Pour la fête de Noël cette année, nous avons donné des directives à tous nos prêtres, en vue d’enjoliver leurs locaux avec des arbres de Noël et des guirlandes, sans oublier de monter des crèches dans leurs paroisses et d’organiser des événements et des festivités, partout dans la ville. Nous voudrions que les fêtes de cette année, puissent donner aux fidèles restés à Alep de la joie, de l’optimisme et l’espoir d’un avenir souriant qui leur donne des raisons de croire à un beau lendemain auquel ils aspirent tous.
Face à l’exode qui a frappé notre communauté chrétienne et qui nous a privés d’une bonne partie de nos ressources humaines, nous nous sommes trouvés dans l’obligation de faire des efforts tout particuliers, dans l’éducation et la formation de la nouvelle génération que le Seigneur a bien voulu nous garder. Nous nous sommes débattus pour que nos 4 écoles et nos 3 instituts de formation professionnelle ne soient pas obligés de fermer leurs portes. Les parents ayant été dépourvus de toute ressource, cela nous a portés à assurer des bourses d’étude pour leurs enfants. Plus de 8.000 subventions scolaires ont été accordées aux élèves de nos écoles chrétiennes durant les sept dernières années. Nous ne cessons d’insister auprès de nos directeurs, pour qu’ils stimulent les enseignants à faire de leur mieux en vue de qualifier les élèves. Nous voudrions remplacer le nombre diminué de nos fidèles par la qualité de ceux qui sont restés et permettre ainsi à nos nouvelles générations de se distinguer dans la société par leur excellence. Grâce à Dieu, les résultats scolaires de ces trois dernières années ont été remarquables et le succès inégalé de nos élèves aux examens officiels nous honore, nous rassure et nous donne beaucoup d’espoir pour l’avenir.

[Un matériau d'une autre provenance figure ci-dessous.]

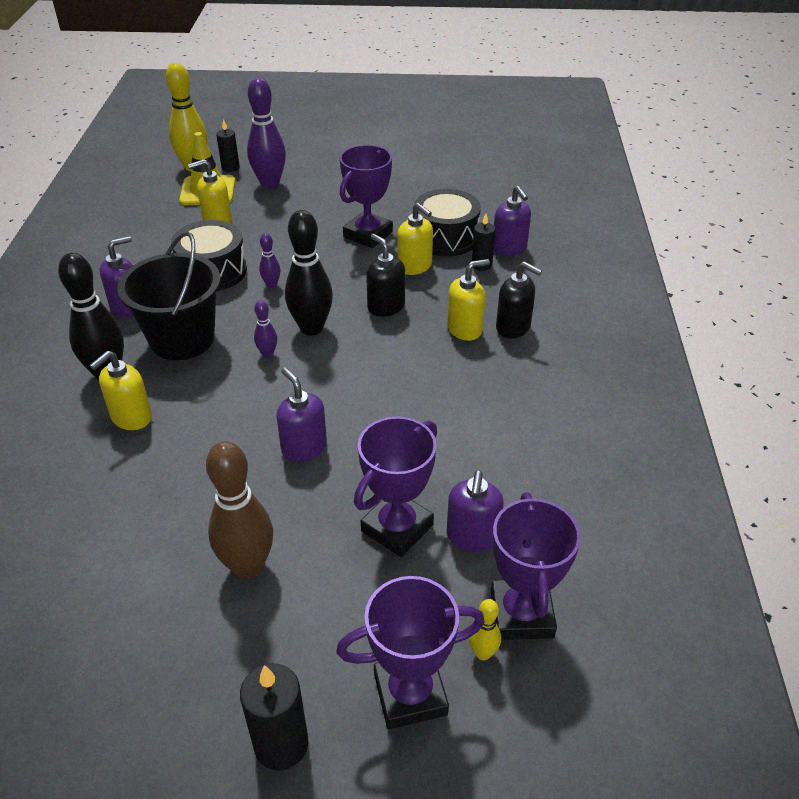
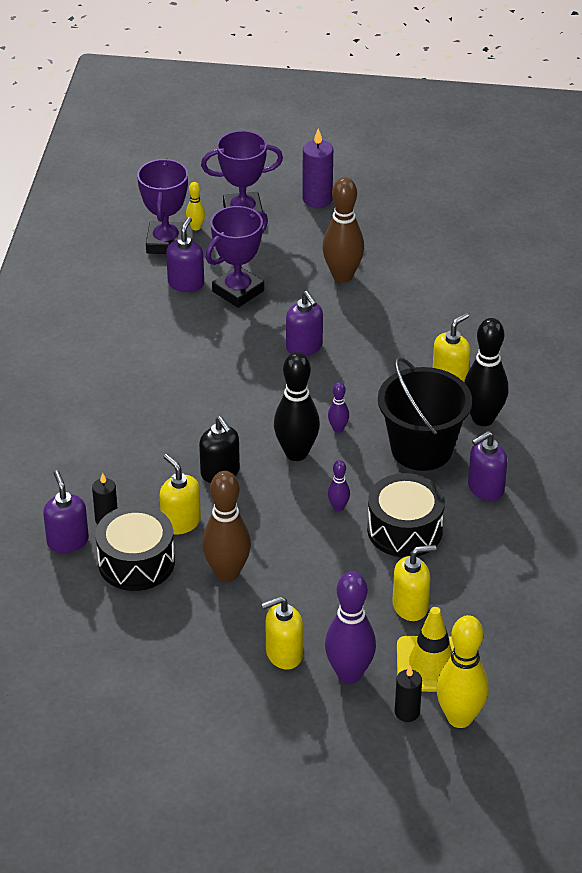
camera: 175 degrees left, 0 degrees up
(281, 744) = (317, 199): black candle -> purple candle
(368, 234) = (227, 573): purple trophy -> brown bowling pin
(465, 329) = (146, 443): yellow soap dispenser -> yellow soap dispenser (283, 654)
(513, 327) = (99, 442): black soap dispenser -> none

Le diocèse travaille à l’heure présente sur sept chantiers de restauration et construction dont: les locaux de l’Archevêché et de la résidence épiscopale, la Cathédrale, le foyer universitaire, la bibliothèque, l’Institut Saint Basile ( école de tourisme), le Centre Pastoral Saint Georges et la finition du projet d’habitat « Amal ». Pour faire face au problème du logement, logement auquel nos jeunes ne peuvent plus avoir accès vue l’inflation terrible causée par la guerre, nous avons entrepris deux projets d’habitats. Un premier de 66 appartements sera terminé dans les mois qui viennent et un second de trois immeubles, vient d’être lancé et qui est supposé pouvoir loger une centaine de jeunes foyers d’ici deux ans. Nous espérons que ces deux projets encourageront nos jeunes à s’établir pour continuer à vivre dans leur pays. Heureusement, les différents projets que nous menons ont permis de donner du travail à quelques 400 employés entre enseignants, coopérateurs dans l’humanitaire, fonctionnaires, ingénieurs et ouvriers de chantiers. Ce qui représente un soutien utile aux chômeurs, en attendant la reprise économique espérée du pays.
Jours et nuits nous remercions le Seigneur qui, grâce à la générosité de nos bienfaiteurs et à la dévotion de nos collaborateurs, nous a permis d’être en mesure d’aider nos chrétiens à Alep. Nous souhaitons que la Nouvelle Année puisse apporter avec elle, la Paix et la Concorde pour notre bonheur et pour celui de tous les hommes de bonne volonté.